▶ The problem
Scan the entries for the word "CROSS", and copy every line where it appears.

▶ Data shown

--- START ---

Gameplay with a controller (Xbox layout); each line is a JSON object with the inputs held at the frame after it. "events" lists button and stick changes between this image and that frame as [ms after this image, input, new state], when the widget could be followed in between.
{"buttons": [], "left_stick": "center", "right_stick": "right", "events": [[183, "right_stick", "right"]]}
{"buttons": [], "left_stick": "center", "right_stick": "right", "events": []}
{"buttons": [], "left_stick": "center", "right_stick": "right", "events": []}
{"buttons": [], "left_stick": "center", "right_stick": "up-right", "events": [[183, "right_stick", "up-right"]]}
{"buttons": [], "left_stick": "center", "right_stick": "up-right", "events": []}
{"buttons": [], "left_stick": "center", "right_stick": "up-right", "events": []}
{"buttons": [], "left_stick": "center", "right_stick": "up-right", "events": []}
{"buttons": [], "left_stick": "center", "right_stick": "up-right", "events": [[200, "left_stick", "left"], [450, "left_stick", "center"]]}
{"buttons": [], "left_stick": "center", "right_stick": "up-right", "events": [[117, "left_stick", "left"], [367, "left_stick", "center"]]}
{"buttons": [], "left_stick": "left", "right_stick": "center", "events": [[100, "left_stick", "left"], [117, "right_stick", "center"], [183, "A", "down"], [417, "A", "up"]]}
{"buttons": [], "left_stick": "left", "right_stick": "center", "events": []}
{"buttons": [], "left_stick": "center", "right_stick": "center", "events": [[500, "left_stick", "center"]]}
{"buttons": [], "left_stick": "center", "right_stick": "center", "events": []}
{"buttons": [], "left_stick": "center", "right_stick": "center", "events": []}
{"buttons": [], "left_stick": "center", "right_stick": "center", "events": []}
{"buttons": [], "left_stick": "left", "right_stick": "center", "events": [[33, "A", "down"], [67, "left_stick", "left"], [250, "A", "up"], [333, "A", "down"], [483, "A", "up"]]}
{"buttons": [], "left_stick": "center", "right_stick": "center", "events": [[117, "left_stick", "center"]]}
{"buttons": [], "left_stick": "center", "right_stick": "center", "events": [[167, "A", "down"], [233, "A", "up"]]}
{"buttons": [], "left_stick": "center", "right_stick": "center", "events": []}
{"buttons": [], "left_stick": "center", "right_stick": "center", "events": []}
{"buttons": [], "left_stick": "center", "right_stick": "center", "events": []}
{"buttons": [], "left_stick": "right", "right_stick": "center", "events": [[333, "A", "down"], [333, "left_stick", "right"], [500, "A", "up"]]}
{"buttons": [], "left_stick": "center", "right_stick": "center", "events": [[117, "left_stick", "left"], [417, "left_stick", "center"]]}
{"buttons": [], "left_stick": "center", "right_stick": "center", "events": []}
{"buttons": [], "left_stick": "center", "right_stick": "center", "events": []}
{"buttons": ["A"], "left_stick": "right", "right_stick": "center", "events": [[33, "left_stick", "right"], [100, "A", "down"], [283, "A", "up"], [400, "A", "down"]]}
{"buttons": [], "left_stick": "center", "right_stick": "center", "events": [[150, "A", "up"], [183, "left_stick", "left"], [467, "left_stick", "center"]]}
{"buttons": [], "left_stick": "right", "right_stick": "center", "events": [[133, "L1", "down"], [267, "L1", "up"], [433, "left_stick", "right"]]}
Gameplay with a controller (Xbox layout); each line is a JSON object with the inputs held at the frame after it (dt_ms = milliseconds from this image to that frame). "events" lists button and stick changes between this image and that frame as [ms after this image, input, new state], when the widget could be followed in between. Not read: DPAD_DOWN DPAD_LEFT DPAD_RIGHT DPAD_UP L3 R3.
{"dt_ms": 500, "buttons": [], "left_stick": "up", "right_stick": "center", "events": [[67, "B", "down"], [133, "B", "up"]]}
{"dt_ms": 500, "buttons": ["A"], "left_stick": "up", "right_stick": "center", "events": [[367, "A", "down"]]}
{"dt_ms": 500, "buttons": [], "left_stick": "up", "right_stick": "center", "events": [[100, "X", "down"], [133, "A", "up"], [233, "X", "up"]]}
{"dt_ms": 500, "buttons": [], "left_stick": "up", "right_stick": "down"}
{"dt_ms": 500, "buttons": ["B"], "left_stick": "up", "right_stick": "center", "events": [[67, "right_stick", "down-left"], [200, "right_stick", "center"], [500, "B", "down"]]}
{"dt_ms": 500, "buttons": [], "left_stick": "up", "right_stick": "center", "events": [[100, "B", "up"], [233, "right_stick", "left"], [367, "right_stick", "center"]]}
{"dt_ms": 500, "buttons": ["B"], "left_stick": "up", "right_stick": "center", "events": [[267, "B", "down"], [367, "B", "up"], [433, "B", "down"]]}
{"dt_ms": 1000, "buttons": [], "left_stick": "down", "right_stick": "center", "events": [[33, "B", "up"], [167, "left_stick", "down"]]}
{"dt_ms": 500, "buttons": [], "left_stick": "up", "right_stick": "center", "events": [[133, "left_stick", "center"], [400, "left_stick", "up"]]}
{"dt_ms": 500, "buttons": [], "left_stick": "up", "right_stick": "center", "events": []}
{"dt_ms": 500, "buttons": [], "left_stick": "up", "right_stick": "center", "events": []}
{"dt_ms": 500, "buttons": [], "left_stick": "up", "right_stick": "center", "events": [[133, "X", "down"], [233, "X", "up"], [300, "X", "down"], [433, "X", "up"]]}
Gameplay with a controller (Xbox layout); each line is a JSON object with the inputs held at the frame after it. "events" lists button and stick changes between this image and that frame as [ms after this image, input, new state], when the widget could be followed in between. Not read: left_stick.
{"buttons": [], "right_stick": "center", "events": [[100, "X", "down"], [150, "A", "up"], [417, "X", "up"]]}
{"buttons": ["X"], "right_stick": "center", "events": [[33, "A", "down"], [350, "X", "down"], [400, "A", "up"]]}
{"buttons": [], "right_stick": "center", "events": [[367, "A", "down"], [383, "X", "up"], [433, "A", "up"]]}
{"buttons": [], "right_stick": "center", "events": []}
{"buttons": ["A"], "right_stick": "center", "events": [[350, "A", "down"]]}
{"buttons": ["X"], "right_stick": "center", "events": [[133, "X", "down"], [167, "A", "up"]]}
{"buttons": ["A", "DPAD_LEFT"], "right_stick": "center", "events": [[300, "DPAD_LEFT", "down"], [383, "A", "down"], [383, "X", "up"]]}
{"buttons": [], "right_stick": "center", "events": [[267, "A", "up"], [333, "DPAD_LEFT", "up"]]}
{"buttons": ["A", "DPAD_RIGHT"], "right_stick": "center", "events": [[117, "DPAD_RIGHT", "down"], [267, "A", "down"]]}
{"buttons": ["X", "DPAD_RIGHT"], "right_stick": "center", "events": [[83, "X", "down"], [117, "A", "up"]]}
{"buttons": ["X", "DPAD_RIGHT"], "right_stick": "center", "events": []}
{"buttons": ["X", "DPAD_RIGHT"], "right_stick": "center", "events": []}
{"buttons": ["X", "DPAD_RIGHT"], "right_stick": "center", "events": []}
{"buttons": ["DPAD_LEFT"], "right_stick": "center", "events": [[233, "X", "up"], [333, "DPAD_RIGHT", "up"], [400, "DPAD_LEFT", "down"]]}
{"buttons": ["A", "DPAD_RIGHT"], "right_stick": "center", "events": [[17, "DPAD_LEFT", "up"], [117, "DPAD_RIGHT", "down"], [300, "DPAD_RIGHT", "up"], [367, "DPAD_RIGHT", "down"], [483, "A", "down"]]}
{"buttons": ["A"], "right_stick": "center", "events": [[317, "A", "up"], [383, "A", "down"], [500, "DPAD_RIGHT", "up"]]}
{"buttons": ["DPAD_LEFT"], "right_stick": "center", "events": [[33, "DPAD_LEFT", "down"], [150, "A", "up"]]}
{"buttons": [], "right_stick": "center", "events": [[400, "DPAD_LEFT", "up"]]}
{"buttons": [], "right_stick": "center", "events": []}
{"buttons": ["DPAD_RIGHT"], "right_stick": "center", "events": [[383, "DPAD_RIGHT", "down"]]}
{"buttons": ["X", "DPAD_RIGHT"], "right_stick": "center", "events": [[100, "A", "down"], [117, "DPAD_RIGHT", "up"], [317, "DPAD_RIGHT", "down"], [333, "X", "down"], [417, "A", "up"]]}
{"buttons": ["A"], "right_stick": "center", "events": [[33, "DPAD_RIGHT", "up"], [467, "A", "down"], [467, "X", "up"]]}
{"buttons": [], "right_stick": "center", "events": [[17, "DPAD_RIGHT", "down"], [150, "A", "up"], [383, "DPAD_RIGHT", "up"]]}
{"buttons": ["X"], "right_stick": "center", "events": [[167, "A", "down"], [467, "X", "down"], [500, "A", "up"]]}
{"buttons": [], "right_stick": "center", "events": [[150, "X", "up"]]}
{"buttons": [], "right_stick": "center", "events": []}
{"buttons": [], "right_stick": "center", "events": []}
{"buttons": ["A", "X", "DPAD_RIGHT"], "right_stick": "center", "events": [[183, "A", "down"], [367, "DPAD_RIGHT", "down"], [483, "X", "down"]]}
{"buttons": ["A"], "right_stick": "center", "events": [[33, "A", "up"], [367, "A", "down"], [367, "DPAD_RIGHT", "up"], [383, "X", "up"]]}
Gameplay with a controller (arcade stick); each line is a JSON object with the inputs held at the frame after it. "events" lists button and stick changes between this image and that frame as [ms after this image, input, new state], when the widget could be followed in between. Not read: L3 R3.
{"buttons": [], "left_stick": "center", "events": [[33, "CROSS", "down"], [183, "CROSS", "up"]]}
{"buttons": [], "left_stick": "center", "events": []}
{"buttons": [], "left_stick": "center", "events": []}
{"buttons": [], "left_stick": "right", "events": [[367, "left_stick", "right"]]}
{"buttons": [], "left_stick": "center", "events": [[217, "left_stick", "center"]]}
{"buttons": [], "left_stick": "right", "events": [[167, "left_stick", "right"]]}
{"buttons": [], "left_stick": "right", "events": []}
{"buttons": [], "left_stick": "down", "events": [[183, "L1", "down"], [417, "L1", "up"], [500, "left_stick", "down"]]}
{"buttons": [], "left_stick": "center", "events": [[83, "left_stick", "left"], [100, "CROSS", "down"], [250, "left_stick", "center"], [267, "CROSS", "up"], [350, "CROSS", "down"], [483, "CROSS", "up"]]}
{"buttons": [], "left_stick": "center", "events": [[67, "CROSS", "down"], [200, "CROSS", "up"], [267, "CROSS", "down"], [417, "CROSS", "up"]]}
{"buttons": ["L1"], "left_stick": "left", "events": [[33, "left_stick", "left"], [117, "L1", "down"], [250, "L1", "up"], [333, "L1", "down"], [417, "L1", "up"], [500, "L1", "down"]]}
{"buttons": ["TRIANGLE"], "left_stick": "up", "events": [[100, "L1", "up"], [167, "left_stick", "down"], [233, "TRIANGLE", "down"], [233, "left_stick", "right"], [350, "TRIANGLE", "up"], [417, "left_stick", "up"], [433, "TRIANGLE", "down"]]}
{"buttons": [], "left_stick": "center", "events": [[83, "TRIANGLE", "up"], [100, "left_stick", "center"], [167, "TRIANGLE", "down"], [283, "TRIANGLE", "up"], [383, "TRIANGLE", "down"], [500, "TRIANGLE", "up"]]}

--- END ---

▶ Solution
{"buttons": [], "left_stick": "center", "events": [[33, "CROSS", "down"], [183, "CROSS", "up"]]}
{"buttons": [], "left_stick": "center", "events": [[83, "left_stick", "left"], [100, "CROSS", "down"], [250, "left_stick", "center"], [267, "CROSS", "up"], [350, "CROSS", "down"], [483, "CROSS", "up"]]}
{"buttons": [], "left_stick": "center", "events": [[67, "CROSS", "down"], [200, "CROSS", "up"], [267, "CROSS", "down"], [417, "CROSS", "up"]]}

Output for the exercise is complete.